Classes three months in the making
EKU offers more than 40 online programs. While the delivery mechanism is different, the goals are the same as those pursued by students studying on campus. Online students use an internet-based learning management system called Blackboard, receive engagement and feedback from classmates, and communicate with professors and fellow students via chat, email, discussion boards and forums, and interactive videos.
Faculty members take time and care to set up online classes, which normally take between six weeks and three months to assemble. In contrast, the remote learning classes that on-campus students are returning to were assembled under tighter time constraints, and by many faculty members who aren’t accustomed to teaching online. While traditional EKU online students will continue to see the planned academic experience as normal, due to extraordinary issues raised by the COVID-19 pandemic, on-campus students transitioning to online will likely see something different, out of necessity.
“We’re in an accelerated mode of delivery with our on-campus students,” Matthews says. “One reason EKU extended spring break was to give faculty the opportunity to get online course content built. What would normally take six weeks to three months, we’re now doing in the time period of a week. So the odds are pretty good that what our on-campus students are going to see with online course delivery is not going to look exactly like what you would see with a typical online course.”
Much of EKU’s on-campus faculty has spent the last week trying to build up two weeks of online class content, Hunter adds. That’s because “a lot of the faculty now teaching online are faculty who opted not to teach online in the past,” he adds. “And thousands of our students who are now taking online classes are students who either by their own choosing or by strategic advising, have not been taking online classes in the past. And so this is very unfamiliar territory for both sides of that instructor-student relationship.”
Some on-campus EKU students, though, are very familiar with online classes — those who take online classes over the summer.
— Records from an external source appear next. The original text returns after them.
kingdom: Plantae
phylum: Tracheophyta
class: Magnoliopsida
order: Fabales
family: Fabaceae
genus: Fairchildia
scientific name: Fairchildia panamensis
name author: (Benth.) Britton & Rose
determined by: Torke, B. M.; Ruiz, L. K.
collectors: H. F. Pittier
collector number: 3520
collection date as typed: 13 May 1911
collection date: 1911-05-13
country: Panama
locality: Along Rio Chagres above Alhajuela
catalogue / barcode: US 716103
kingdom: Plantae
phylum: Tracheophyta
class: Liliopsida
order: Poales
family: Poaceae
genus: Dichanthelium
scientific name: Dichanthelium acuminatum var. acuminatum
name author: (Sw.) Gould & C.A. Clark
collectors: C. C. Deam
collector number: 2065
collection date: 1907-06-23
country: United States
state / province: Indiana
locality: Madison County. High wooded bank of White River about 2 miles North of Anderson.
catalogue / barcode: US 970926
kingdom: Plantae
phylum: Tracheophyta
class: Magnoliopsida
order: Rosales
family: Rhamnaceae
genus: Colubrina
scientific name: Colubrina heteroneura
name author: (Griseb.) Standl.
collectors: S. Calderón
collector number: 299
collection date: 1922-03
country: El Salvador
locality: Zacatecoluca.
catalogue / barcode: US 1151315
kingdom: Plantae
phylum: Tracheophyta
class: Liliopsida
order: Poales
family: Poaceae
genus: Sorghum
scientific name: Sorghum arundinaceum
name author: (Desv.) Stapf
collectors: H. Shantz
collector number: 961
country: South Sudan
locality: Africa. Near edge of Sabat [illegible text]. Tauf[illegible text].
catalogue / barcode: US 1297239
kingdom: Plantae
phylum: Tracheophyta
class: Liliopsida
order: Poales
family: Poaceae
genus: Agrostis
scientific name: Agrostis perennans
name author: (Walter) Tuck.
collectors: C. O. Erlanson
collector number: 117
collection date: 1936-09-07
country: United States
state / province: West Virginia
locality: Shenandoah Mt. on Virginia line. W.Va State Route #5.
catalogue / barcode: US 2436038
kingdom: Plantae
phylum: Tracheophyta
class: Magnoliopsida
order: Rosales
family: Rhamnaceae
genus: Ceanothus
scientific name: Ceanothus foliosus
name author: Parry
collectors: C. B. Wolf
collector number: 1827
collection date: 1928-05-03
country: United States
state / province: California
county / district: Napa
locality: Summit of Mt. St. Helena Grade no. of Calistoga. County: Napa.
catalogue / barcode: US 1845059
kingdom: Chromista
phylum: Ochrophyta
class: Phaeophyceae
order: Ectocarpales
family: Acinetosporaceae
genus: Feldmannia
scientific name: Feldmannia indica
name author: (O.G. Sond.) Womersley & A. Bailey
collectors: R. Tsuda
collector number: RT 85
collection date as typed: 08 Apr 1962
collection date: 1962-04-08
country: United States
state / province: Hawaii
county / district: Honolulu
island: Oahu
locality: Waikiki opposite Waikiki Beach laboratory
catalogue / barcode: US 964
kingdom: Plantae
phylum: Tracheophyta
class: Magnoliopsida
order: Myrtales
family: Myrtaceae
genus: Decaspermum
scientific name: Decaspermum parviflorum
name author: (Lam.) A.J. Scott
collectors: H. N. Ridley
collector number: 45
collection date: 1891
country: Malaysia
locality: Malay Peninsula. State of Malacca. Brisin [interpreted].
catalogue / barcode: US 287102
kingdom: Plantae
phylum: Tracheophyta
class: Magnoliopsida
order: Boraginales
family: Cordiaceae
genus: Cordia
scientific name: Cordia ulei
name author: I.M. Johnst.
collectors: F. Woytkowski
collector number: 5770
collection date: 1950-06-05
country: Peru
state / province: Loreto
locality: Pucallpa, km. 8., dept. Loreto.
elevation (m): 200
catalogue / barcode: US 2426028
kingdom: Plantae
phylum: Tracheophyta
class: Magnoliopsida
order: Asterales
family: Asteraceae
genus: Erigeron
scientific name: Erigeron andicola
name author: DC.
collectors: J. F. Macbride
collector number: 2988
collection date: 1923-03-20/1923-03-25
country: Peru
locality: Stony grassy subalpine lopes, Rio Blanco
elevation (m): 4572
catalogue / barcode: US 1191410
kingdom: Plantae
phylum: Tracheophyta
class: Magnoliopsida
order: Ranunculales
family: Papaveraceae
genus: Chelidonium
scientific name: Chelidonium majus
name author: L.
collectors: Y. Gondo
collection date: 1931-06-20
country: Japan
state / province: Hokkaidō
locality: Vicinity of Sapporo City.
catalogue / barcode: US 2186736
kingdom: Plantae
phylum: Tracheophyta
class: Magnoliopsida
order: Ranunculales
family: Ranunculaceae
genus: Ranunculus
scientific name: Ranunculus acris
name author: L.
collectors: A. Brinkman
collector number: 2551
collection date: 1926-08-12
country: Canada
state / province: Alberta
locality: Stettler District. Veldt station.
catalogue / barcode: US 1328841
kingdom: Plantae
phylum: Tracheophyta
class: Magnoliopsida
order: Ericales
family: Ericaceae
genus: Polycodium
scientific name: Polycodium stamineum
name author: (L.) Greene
On-campus students often complement their summer work schedules by taking online courses that can put them several credit hours ahead the following semester.
“We have thousands of students who have to be able to work through the summer in order to pay on their tuition the following year. And so they take summer classes to keep going, but they work as close to full-time as they can,” Hunter says. “So they really like the luxury of being able to do both of those things during the summer. And we're comfortable with it as advisors because we know that in summer students are only taking one or two classes at a time, and a student doesn't have to juggle too much.”
Programs that make a difference
Although traditional online students interact with professors and classmates, they often face work and personal distractions that younger, on-campus students don’t. And their diffuse locations can make it difficult for them to benefit from the kind of wraparound support that on-campus students have, leading administrators to put a different type of safety net in place.
“We are working with faculty and students, trying to get those groups to be responsive when the student doesn't show up — and by show up, I mean log into our learning management system,” Hunter says. “Or when a student has a question, we're trying to surround those students through technology with people who help them at every turn.”
That type of involvement is part of the EKU mission — to change lives by providing affordable access to quality programs, especially for first-generation or nontraditional students, who can then go on to impact their communities in a positive way.
“When you look at the programs we're offering, they’re criminal justice and homeland security and nursing and fire science, child development and education. These are the disciplines that are making a difference in our world and our society,” Matthews says. “And these are disciplines that our students want to be involved in. And so in order for us to reach the nontraditional population—that’s why we exist, and that’s what we’re really proud of.”